The photo above features an old chart of Vancouver Island in British Columbia, Canada. It’s hanging above our dining table in Round Rock, TX, USA, but the chart came from the boat that could be our future home. Here’s how it all fits in our sailing story: We might start our live aboard sailing adventure from a marina with a Victoria, BC address, and start cruising in the pictured islands. More later as this unfolds, but suffice it to say, it’s a story with a lot of LOVE.
But British Columbia? This possibility means a very different beginning than I had been imagining. The West Coast of the US! I assumed we would buy a boat on the East Coast of the United States and get some cruiser chops on the East Coast, mainly Florida, and then the Caribbean.
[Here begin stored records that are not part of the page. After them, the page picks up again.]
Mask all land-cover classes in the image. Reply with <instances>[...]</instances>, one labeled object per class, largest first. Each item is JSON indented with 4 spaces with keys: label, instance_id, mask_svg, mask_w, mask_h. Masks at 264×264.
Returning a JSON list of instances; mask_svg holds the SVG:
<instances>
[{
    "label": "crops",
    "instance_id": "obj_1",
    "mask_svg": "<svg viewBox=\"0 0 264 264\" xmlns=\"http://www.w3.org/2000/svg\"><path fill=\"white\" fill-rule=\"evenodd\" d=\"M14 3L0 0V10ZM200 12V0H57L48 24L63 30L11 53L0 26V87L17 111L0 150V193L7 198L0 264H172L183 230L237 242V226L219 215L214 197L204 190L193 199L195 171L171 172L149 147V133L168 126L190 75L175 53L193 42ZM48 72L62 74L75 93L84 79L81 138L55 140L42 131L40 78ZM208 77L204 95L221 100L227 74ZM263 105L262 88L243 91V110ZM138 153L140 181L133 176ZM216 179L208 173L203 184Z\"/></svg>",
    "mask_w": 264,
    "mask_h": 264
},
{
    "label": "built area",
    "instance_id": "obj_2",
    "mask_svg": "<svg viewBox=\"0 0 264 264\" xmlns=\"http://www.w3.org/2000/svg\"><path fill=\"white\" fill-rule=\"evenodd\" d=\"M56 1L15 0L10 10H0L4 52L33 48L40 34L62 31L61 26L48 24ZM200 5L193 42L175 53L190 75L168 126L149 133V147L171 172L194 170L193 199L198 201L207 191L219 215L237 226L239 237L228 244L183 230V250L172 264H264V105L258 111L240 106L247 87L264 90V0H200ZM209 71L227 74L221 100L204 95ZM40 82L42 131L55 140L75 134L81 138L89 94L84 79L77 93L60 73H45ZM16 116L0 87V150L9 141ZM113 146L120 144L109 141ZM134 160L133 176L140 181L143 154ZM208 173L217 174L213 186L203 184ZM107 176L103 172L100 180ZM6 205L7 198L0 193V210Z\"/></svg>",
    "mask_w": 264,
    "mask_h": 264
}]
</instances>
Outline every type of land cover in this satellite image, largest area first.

But the West Coast… That seems a little intense to me. I’ve always heard the Pacific is not pacific. The more I look, the more intimidating it seems to begin a cruising lifestyle.
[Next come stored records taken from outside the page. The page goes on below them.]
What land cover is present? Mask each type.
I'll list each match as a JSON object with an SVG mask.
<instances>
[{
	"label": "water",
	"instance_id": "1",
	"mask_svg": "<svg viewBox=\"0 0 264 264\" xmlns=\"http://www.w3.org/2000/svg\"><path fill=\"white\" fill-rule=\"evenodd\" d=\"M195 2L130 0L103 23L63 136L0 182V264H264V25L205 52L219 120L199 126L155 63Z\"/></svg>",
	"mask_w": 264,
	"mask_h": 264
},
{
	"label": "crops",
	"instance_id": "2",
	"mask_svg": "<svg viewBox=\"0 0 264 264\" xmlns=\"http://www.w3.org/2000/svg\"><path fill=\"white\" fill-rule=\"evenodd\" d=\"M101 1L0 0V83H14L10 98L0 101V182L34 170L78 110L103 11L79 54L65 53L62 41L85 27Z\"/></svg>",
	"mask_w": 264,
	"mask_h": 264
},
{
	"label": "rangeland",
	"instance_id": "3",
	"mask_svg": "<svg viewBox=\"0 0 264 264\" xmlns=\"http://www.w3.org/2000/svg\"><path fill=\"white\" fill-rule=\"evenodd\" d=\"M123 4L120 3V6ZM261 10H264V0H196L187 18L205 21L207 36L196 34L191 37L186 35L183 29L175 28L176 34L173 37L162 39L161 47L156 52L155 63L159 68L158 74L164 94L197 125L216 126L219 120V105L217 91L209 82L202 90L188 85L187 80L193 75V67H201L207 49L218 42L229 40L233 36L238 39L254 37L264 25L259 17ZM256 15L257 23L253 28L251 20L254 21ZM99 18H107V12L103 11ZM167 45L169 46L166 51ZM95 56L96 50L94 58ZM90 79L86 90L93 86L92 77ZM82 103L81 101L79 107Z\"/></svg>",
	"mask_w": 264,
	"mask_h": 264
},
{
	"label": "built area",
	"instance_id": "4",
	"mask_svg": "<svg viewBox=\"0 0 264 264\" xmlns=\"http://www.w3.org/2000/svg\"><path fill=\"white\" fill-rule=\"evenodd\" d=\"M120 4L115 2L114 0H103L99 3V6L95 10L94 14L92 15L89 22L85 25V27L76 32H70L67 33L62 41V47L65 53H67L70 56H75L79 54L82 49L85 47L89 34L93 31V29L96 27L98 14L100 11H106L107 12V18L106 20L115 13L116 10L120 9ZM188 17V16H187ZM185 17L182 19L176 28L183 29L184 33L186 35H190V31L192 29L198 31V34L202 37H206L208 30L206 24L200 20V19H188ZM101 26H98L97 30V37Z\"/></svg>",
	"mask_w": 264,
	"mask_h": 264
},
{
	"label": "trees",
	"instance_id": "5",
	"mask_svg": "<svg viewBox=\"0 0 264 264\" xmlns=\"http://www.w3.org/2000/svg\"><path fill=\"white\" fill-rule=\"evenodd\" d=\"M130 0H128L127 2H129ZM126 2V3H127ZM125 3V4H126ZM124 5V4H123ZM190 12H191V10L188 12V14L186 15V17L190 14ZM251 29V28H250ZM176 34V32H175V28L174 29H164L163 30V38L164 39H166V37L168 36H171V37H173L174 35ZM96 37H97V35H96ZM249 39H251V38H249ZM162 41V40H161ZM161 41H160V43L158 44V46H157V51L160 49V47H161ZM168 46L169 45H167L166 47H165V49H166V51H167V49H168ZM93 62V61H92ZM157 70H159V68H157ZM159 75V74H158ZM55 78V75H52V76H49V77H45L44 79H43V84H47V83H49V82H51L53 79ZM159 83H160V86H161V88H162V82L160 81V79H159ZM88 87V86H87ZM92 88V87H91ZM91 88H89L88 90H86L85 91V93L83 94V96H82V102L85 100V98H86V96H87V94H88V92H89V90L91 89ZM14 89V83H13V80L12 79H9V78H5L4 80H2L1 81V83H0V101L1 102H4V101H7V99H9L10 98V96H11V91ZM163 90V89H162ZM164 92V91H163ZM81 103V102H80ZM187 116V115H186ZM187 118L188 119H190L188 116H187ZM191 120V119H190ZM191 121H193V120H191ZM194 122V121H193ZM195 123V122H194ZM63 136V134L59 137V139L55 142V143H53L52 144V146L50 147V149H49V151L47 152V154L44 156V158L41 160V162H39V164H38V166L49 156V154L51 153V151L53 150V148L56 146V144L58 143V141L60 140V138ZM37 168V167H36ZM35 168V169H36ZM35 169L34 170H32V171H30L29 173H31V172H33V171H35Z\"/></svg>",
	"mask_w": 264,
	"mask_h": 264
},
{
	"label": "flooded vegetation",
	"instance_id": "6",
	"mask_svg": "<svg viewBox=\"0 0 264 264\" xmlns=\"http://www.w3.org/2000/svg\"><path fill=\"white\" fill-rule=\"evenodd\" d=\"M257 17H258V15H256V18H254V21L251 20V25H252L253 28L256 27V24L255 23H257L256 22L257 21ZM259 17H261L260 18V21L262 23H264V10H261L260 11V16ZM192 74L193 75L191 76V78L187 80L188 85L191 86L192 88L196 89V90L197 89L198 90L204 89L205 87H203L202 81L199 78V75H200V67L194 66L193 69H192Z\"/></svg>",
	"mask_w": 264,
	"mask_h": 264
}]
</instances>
Here are my assumptions, so please tell me where I’m wrong:
- Outside of the Puget Sound, we probably won’t stop at harbors along the Washington and Oregon coasts, or anywhere in California north of San Francisco. I hear those river-mouth bars are some treacherous sailing.
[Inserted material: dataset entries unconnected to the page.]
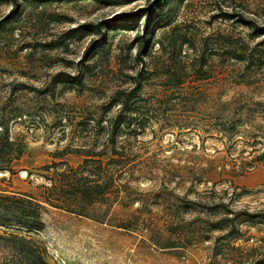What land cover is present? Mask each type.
Instances as JSON below:
<instances>
[{
  "label": "rangeland",
  "instance_id": "1",
  "mask_svg": "<svg viewBox=\"0 0 264 264\" xmlns=\"http://www.w3.org/2000/svg\"><path fill=\"white\" fill-rule=\"evenodd\" d=\"M150 2L22 0L10 13L11 3L0 0V118L24 145L13 173L0 172V195L38 196L46 183L41 166L64 160L76 167L84 155L70 148L97 140L100 149L95 121L107 126L117 115L118 103L109 106L117 90L139 81V105L149 108L139 116L148 118L140 134L117 130L107 147L106 158L114 149L125 155L136 179L104 222L47 206L42 228L0 224V231L33 237L53 264H264L263 223L221 230L206 223L222 216L219 203L264 210V161L244 167L264 151V44L235 17L218 15L238 12L263 26L264 0H167L153 31L155 43L163 34V49L156 43L137 58L138 21L108 30L85 55L97 36L82 24ZM171 39L175 47L166 45ZM59 71L82 83L53 86ZM83 117L93 119L89 134L81 132Z\"/></svg>",
  "mask_w": 264,
  "mask_h": 264
},
{
  "label": "trees",
  "instance_id": "2",
  "mask_svg": "<svg viewBox=\"0 0 264 264\" xmlns=\"http://www.w3.org/2000/svg\"><path fill=\"white\" fill-rule=\"evenodd\" d=\"M11 5V12H14L22 0H8ZM41 3L53 0H34ZM102 5H120L130 3L136 0H96ZM167 0H152L147 5L141 6L134 11L122 12L114 15L112 18L102 19L96 23L88 22L82 24L86 31L97 36L86 49L87 52L99 43V37L107 34L108 30L114 29L116 25L125 26V29H134L138 21H142L141 30L137 32L133 39L135 53L140 61L157 43L160 49H163V34L160 35L155 43L156 35L153 34L158 29L156 17L161 15V7ZM219 17L224 19H235L236 22L251 29L252 37L261 36L260 42L264 44V25L258 26L256 23L246 18L238 12L221 11ZM158 31V30H157ZM163 33V32H162ZM166 45L175 47L176 42L171 39ZM53 86L57 84H81V77L59 71L53 75ZM141 83L137 81L129 90H117L111 98L109 106L118 103L117 115L108 121L107 126H103L100 119H96L95 124L97 133L102 132L101 148L97 149V140H93L90 146H79L70 148L71 152H80L84 155L81 164L72 167L66 161L51 162L40 167L43 171L42 177L45 184L39 185L40 192L38 196L31 192H22L14 195H0V224H12L26 228L40 229L43 227L41 213L47 209V206L60 209L77 216L91 218L104 222L109 209L116 201L123 200L130 196L135 188L131 186L130 181L134 178V165H130L125 159V155L114 149L112 156L107 157V147L115 143L117 130H127L140 134L145 128L147 117L144 115L139 118L149 108H142L139 105L141 100L138 94ZM177 87H180L178 83ZM146 114V113H145ZM89 119L82 118L78 121L81 124V132H86L91 126ZM136 120H138L136 122ZM264 137V132H262ZM253 141H257L254 139ZM24 145L21 139L10 135L9 127L0 118V172L13 173V166L23 155ZM118 154V155H117ZM62 151L54 153V157H60ZM116 155V157H115ZM251 162H247L244 167H251L252 161H264V151L255 155ZM219 174H222L224 166L219 165ZM243 167V168H244ZM243 168H241V173ZM216 169V168H213ZM239 170V172H240ZM237 173V172H236ZM237 173V174H241ZM209 180L208 182H210ZM213 184V183H212ZM211 190L212 186H206ZM235 188V187H234ZM207 189L205 191H207ZM235 190V189H234ZM227 192L226 188L222 190ZM123 194V196L121 195ZM130 201V200H129ZM130 204V203H129ZM127 205V204H125ZM222 207V216L217 220H207L209 228L221 230L228 223L239 224L243 221L251 223L264 224V210L257 212H248L233 210L228 204L219 203ZM226 210V212H224ZM214 221V222H213ZM236 221V222H235ZM224 234L215 238L214 250H217V244ZM215 252V251H214ZM217 253V252H216ZM0 264H53L47 259L45 247L33 237L20 234L13 230L0 231Z\"/></svg>",
  "mask_w": 264,
  "mask_h": 264
}]
</instances>
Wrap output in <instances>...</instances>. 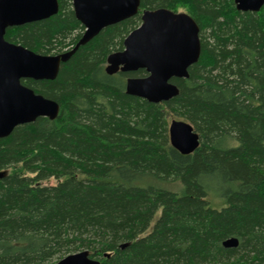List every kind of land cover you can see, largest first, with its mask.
Returning <instances> with one entry per match:
<instances>
[{"label":"trees","instance_id":"1","mask_svg":"<svg viewBox=\"0 0 264 264\" xmlns=\"http://www.w3.org/2000/svg\"><path fill=\"white\" fill-rule=\"evenodd\" d=\"M57 3L56 15L4 39L39 55L73 49L84 28L71 0ZM156 9H184L201 46L188 78L170 81L178 95L161 104L125 93L143 70L104 71L141 12ZM21 84L59 113L0 139V264H55L82 251L100 264H264V6L140 0L134 17L79 46L54 80ZM167 116L198 135L192 154L170 146ZM48 179L56 183L41 184ZM207 180L220 183L225 207L210 208ZM166 181L180 193L156 185ZM229 238L236 248L222 246Z\"/></svg>","mask_w":264,"mask_h":264},{"label":"water","instance_id":"2","mask_svg":"<svg viewBox=\"0 0 264 264\" xmlns=\"http://www.w3.org/2000/svg\"><path fill=\"white\" fill-rule=\"evenodd\" d=\"M238 12L257 13L264 0H233ZM75 19L84 28L73 49L57 55H39L4 39L8 28L20 27L54 16L57 0H0V139L14 128L31 124L37 118L55 120L59 105L35 94L22 80L52 81L60 65L75 50L95 38L103 29L134 17L140 0H71ZM199 28L187 14L167 9L144 10L140 25L123 41V49L106 58L109 76L143 70L145 77H129L125 93L151 104L165 103L178 95L171 79H187L188 68L200 56ZM170 146L179 154H192L199 137L188 123L172 120L168 125ZM224 248H236L238 240L222 242ZM55 264H100L82 251L67 255Z\"/></svg>","mask_w":264,"mask_h":264},{"label":"rangeland","instance_id":"3","mask_svg":"<svg viewBox=\"0 0 264 264\" xmlns=\"http://www.w3.org/2000/svg\"><path fill=\"white\" fill-rule=\"evenodd\" d=\"M178 12H183L184 13V9H178ZM167 115V114H166ZM167 121L168 124L172 121V120H177V119H173L171 116H167ZM56 183V180L54 179H48L45 182H42V185H54ZM156 185L164 190L170 191V192H174V193H180L181 191V185L178 182H159L156 183ZM206 185H207V190H208V195L206 200L209 202V206L212 209L215 210H219L223 207H225L226 203L224 198L220 195L219 190H220V183H218L217 180H207L206 181Z\"/></svg>","mask_w":264,"mask_h":264}]
</instances>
- We’ll need a lot of help sailing all the way to San Francisco. After all, it will be a real passage, with less advance cruising experience than I expected to have before our first major passage.
- We will probably have to spend a winter in the cold Pacific Northwest. We have to be proficient sailors before we start messing around with a Pacific off-shore passage, even with more experienced helpers. I moved to Texas because I like hot summers. The longer, the better. The idea of moving back to winter land stings.
- It will probably be more than a decade before we would sail to New York City. We think we would cruise south, then go west from Central America. It takes a long time to circumnavigate to the US East Coast. I watch and read about all the circumnavigating cruisers. You’re out there for years and they still haven’t made it around once. This is not a criticism. I sincerely appreciate the cruising speed for life–that’s what I want! But one item (sail boat+NYC+July 4) on my bucket list drops way down in the possibility rankings.
This sounds negative, and it would be if these things disappointed me. But I’m not disappointed. These points, about which I may be dead wrong (again, I ass–u-me), really just a draw a bright line around the reality of what my dream will look like, versus what I had previously imagined. Reality and my Dream can be different and still be all good. I seriously swoon over this new possibility. We’ll talk more about the mental acrobatics and practice it takes to disentangle from feelings of disappointment.
We’ve also moved up the start date from a nebulous “five year plan” to sometime much sooner. Someone has even said the relatively specific words, “Spring of 2020.” Someone told his boss that he planned to move on a boat in Spring of 2020. That revelation inspired all kinds of emotions: excitement, but also so much fear. Fear of failure, fear of losing financial security, fear that I might just realize me biggest dream yet. Woah. This is the time for a #yolo #livingmybestlife #believeinyourdreams hashtag frenzy. Yes I’m a dork, but you have to be your own cheerleader!
To conclude, my eyes are twinkling and my breath is baited at this tantalizing prospect. As I dream of this future, live in the present, and remember how reasonably certain plans have changed in the past, I’m working on the knowing that this path I’m on unfolds with perfect timing and in the best possible way.
Lesson learned: Opportunity doesn’t always knock on the front door!